30 grados de Saturno y Piscis. Fatalidad, supersticiones, apatía, destino, grandes problemas. Los resultados no cumplen con las expectativas. Con buen estatus de los planetas superiores — espiritualidad y clarividencia (P. Globa). Pequeños éxitos. Grado de Júpiter (J. Kepler). Grado de coleccionistas (N. DeVore). “Encuentro secreto de personas responsables de tomar decisiones importantes sobre asuntos mundiales”. — Capacidad de asumir responsabilidad por la elección en una situación crítica tras una madura discusión con quienes comparten esa responsabilidad. Poder ejecutivo. Actividad de los elementos formativos internos de la verdadera personalidad. Concentración de energías anímicas en momentos de peligro. Conducción espiritual (D. Radya).
“Envuelve”. Indica a una persona cuya labor o vida abarca, literal o figuradamente, un gran territorio. Bueno para trabajar en organizaciones internacionales (B. Izráel).

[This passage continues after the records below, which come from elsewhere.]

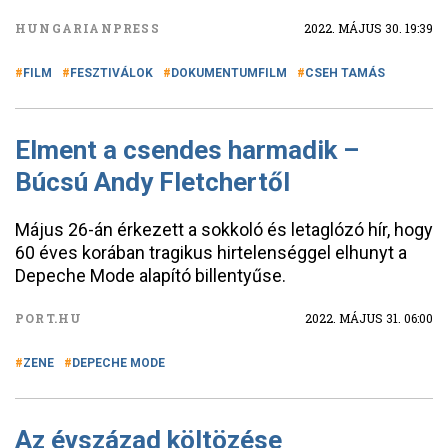
HUNGARIANPRESS
2022. MÁJUS 30. 19:39
FILM
FESZTIVÁLOK
DOKUMENTUMFILM
CSEH TAMÁS
Elment a csendes harmadik –
Búcsú Andy Fletchertől
Május 26-án érkezett a sokkoló és letaglózó hír, hogy
60 éves korában tragikus hirtelenséggel elhunyt a
Depeche Mode alapító billentyűse.
PORT.HU
2022. MÁJUS 31. 06:00
ZENE
DEPECHE MODE
Az évszázad költözése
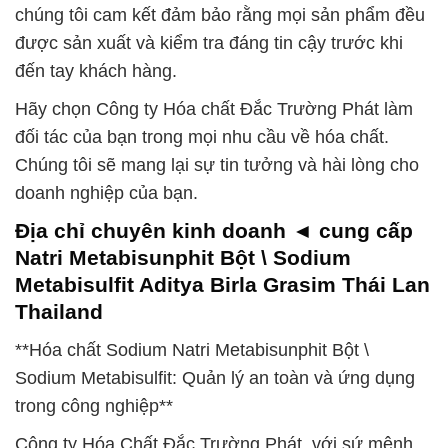
chúng tôi cam kết đảm bảo rằng mọi sản phẩm đều
được sản xuất và kiểm tra đáng tin cậy trước khi
đến tay khách hàng.
Hãy chọn Công ty Hóa chất Đắc Trường Phát làm
đối tác của bạn trong mọi nhu cầu về hóa chất.
Chúng tôi sẽ mang lại sự tin tưởng và hài lòng cho
doanh nghiệp của bạn.
Địa chỉ chuyên kinh doanh ◄ cung cấp
Natri Metabisunphit Bột \ Sodium
Metabisulfit Aditya Birla Grasim Thái Lan
Thailand
**Hóa chất Sodium Natri Metabisunphit Bột \
Sodium Metabisulfit: Quản lý an toàn và ứng dụng
trong công nghiệp**
Công ty Hóa Chất Đắc Trường Phát, với sứ mệnh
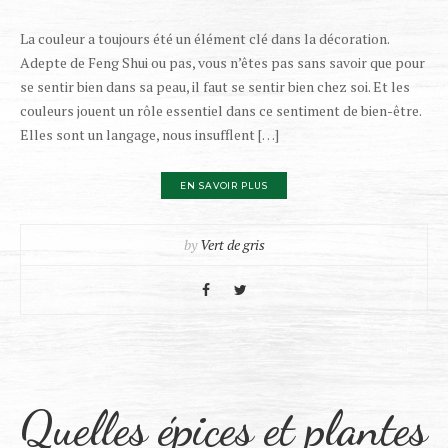
La couleur a toujours été un élément clé dans la décoration.
Adepte de Feng Shui ou pas, vous n’êtes pas sans savoir que pour
se sentir bien dans sa peau, il faut se sentir bien chez soi. Et les
couleurs jouent un rôle essentiel dans ce sentiment de bien-être.
Elles sont un langage, nous insufflent […]
EN SAVOIR PLUS
by
Vert de gris
Quelles épices et plantes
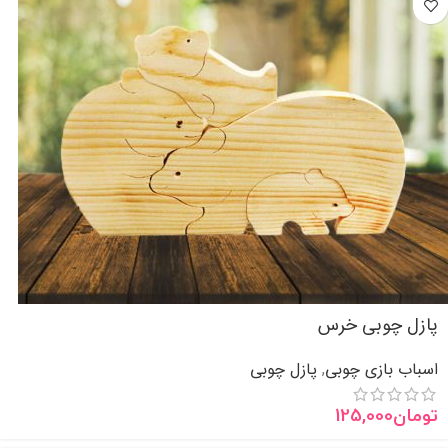
پازل چوبی خرس
اسباب بازی چوبی
پازل چوبی
,
تومان
125,000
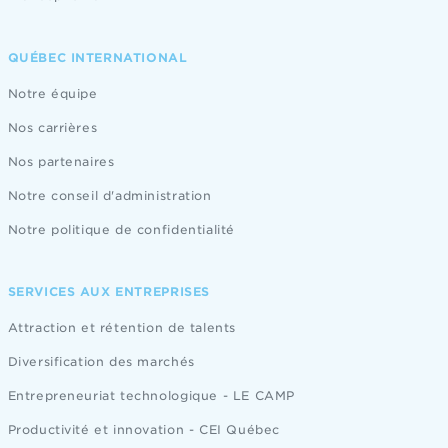
QUÉBEC INTERNATIONAL
Notre équipe
Nos carrières
Nos partenaires
Notre conseil d'administration
Notre politique de confidentialité
SERVICES AUX ENTREPRISES
Attraction et rétention de talents
Diversification des marchés
Entrepreneuriat technologique - LE CAMP
Productivité et innovation - CEI Québec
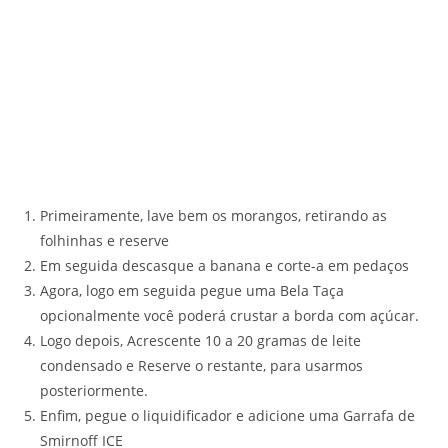
Primeiramente, lave bem os morangos, retirando as
folhinhas e reserve
Em seguida descasque a banana e corte-a em pedaços
Agora, logo em seguida pegue uma Bela Taça
opcionalmente você poderá crustar a borda com açúcar.
Logo depois, Acrescente 10 a 20 gramas de leite
condensado e Reserve o restante, para usarmos
posteriormente.
Enfim, pegue o liquidificador e adicione uma Garrafa de
Smirnoff ICE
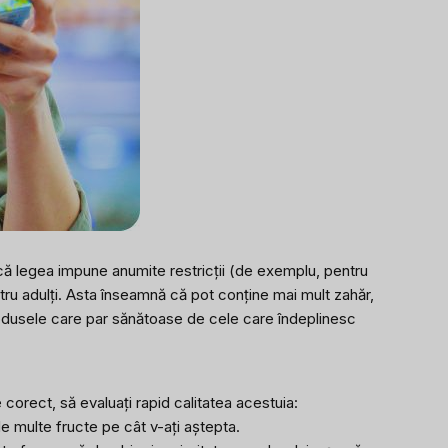
e că legea impune anumite restricții (de exemplu, pentru
entru adulți. Asta înseamnă că pot conține mai mult zahăr,
produsele care par sănătoase de cele care îndeplinesc
 corect, să evaluați rapid calitatea acestuia:
e multe fructe pe cât v-ați aștepta.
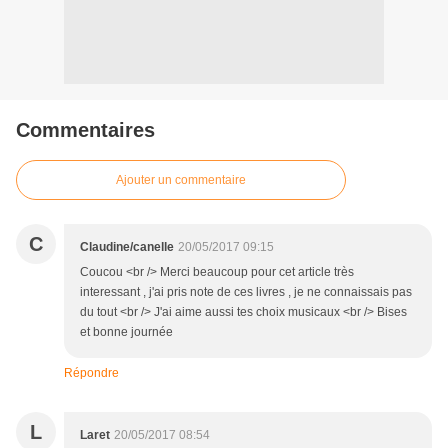
Commentaires
Ajouter un commentaire
C
Claudine/canelle
20/05/2017 09:15
Coucou <br /> Merci beaucoup pour cet article très
interessant , j'ai pris note de ces livres , je ne connaissais pas
du tout <br /> J'ai aime aussi tes choix musicaux <br /> Bises
et bonne journée
Répondre
L
Laret
20/05/2017 08:54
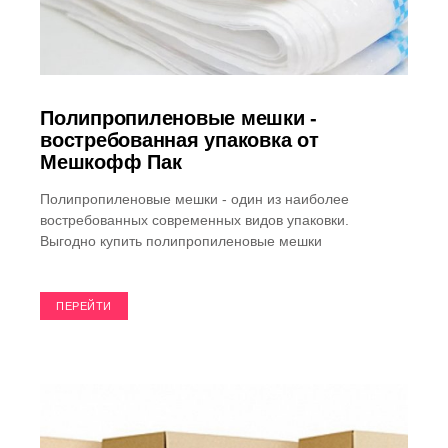
Полипропиленовые мешки -
востребованная упаковка от
Мешкофф Пак
Полипропиленовые мешки - один из наиболее
востребованных современных видов упаковки.
Выгодно купить полипропиленовые мешки
ПЕРЕЙТИ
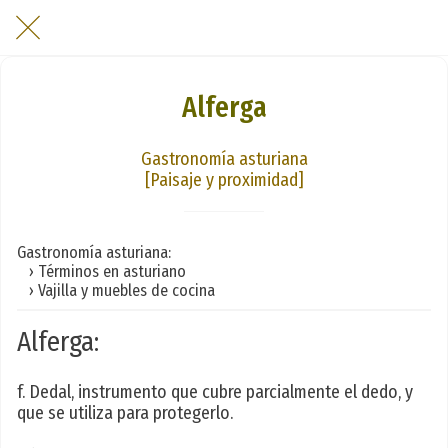
Alferga
Gastronomía asturiana
[Paisaje y proximidad]
Gastronomía asturiana:
› Términos en asturiano
› Vajilla y muebles de cocina
Alferga:
f. Dedal, instrumento que cubre parcialmente el dedo, y
que se utiliza para protegerlo.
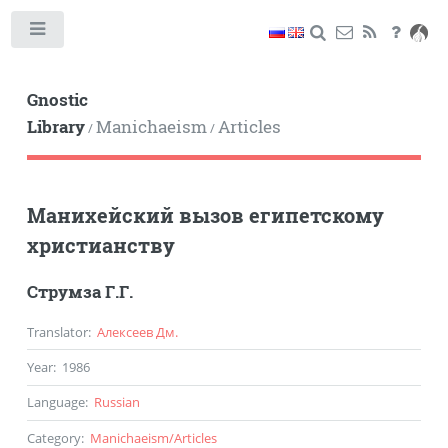
Toggle
Gnostic
Library
Manichaeism
Articles
/
/
Манихейский вызов египетскому
христианству
Струмза Г.Г.
Translator
:
Алексеев Дм.
Year
:
1986
Language
:
Russian
Category
:
Manichaeism
/
Articles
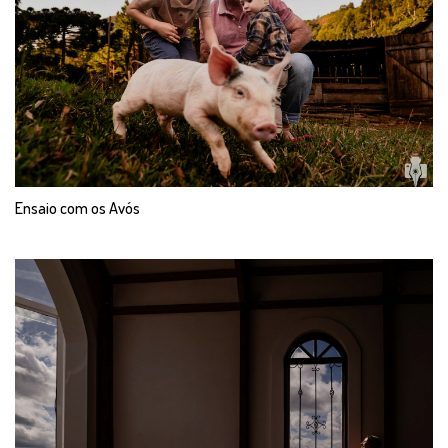
Ensaio com os Avós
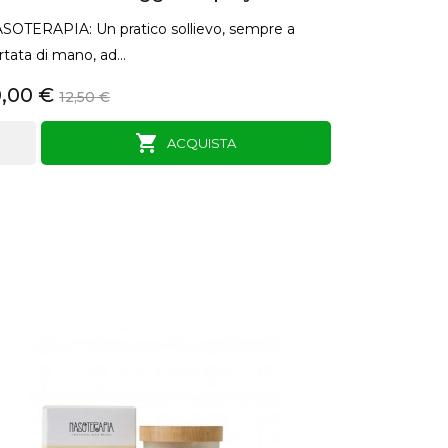
SOTERAPIA: Un pratico sollievo, sempre a
rtata di mano, ad...
0,00 €
12,50 €

ACQUISTA
ANTEPRIMA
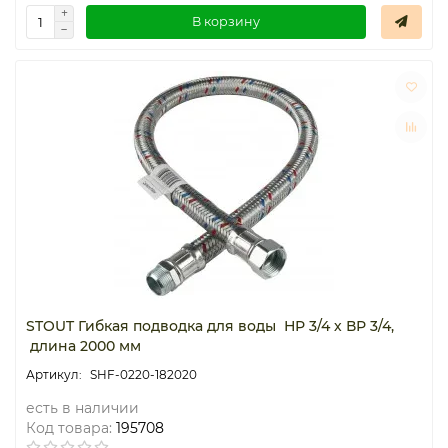
В корзину
STOUT Гибкая подводка для воды НР 3/4 х ВР 3/4,
длина 2000 мм
SHF-0220-182020
есть в наличии
Код товара:
195708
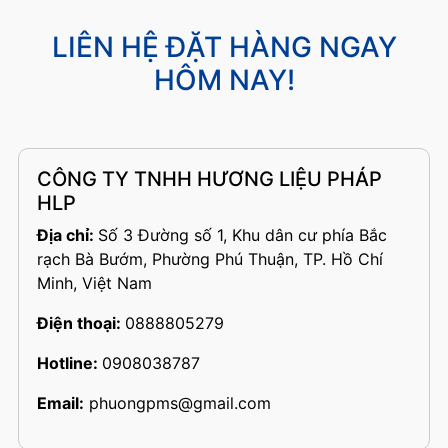
LIÊN HỆ ĐẶT HÀNG NGAY
HÔM NAY!
CÔNG TY TNHH HƯƠNG LIỆU PHÁP
HLP
Địa chỉ:
Số 3 Đường số 1, Khu dân cư phía Bắc
rạch Bà Bướm, Phường Phú Thuận, TP. Hồ Chí
Minh, Việt Nam
Điện thoại:
0888805279
Hotline:
0908038787
Email:
phuongpms@gmail.com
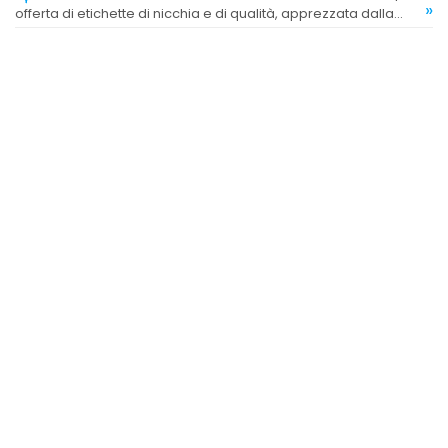
»
offerta di etichette di nicchia e di qualità, apprezzata dalla
clientela.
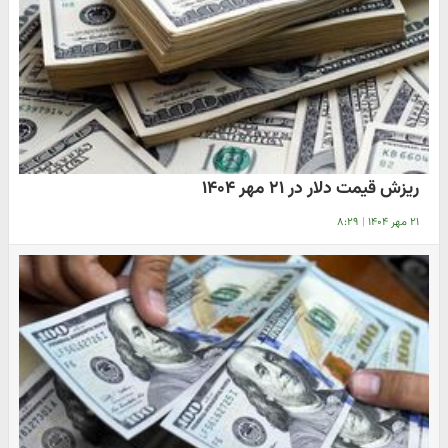
ریزش قیمت دلار در ۲۱ مهر ۱۴۰۴
۲۱ مهر ۱۴۰۴
|
۸:۲۹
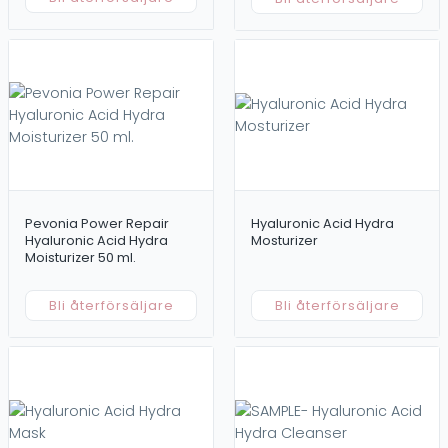
Pevonia Power Repair
Hyaluronic Acid Hydra
Hyaluronic Acid Hydra
Mosturizer
Moisturizer 50 ml.
Bli återförsäljare
Bli återförsäljare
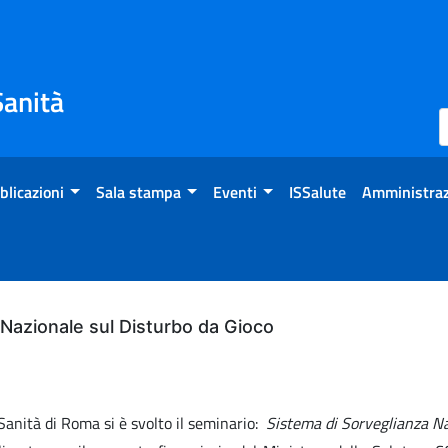
Sanità
blicazioni
Sala stampa
Eventi
ISSalute
Amministraz
Nazionale sul Disturbo da Gioco
 Sanità di Roma si è svolto il seminario:
Sistema di Sorveglianza Na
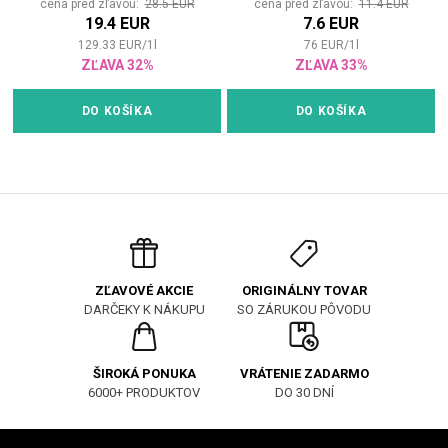
cena pred zľavou:
28.5 EUR
cena pred zľavou:
11.4 EUR
19.4 EUR
7.6 EUR
129.33
EUR
/
1
l
76
EUR
/
1
l
ZĽAVA 32%
ZĽAVA 33%
DO KOŠÍKA
DO KOŠÍKA
ORIGINÁLNY TOVAR
ZĽAVOVÉ AKCIE
SO ZÁRUKOU PÔVODU
DARČEKY K NÁKUPU
ŠIROKÁ PONUKA
VRÁTENIE ZADARMO
6000+ PRODUKTOV
DO 30 DNÍ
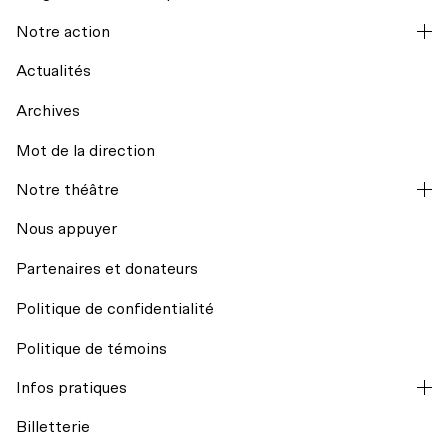
Notre action
Actualités
Archives
Mot de la direction
La codiffusion
Notre théâtre
Hors les murs
Nous appuyer
Partenaires et donateurs
Résidences d’écriture
Politique de confidentialité
Mission et historique
Regards croisés avec India Desjardins
Politique de témoins
L’équipe
Infos pratiques
Billets du coeur Desjardins
Billetterie
Conseil d’administration
Rencontres avec le public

Apatía, esperanzas defraudadas (O. Troyanovski).
Grado de Saturno. Grado de soltería, esterilidad, secreto del nacimiento. Grado de fatalidad, año, supersticiones, apatía, grandes dificultades que la persona se programa a sí misma. Fuerza no realizada por el individuo y resultados que no cumplen con las expectativas. Solo si todos los planetas superiores están bien realizados en el cosmograma, todos expresados y con buen estatus, entonces el grado puede otorgar la más alta clarividencia y espiritualidad (Calendario Teosófico).
Grado de Júpiter. “Meteorito que cae sobre la cima de una montaña”. — Indica a una persona previsora y generalmente afortunada, pero que puede ser propensa a ataques repentinos relacionados con su reputación y propiedades. Debe evitar pleitos y juicios, y siempre debe formalizar los contratos por escrito para prevenir futuros desacuerdos. Esta persona puede alcanzar una posición elevada, pero no podrá mantenerla por mucho tiempo. También es posible que sea elegida para un cargo que solo dure un tiempo limitado. Cuanto más altas sean sus metas, más vulnerable se vuelve a las críticas y ataques de quienes están por encima. Es un símbolo de vulnerabilidad (I. Kosminsky).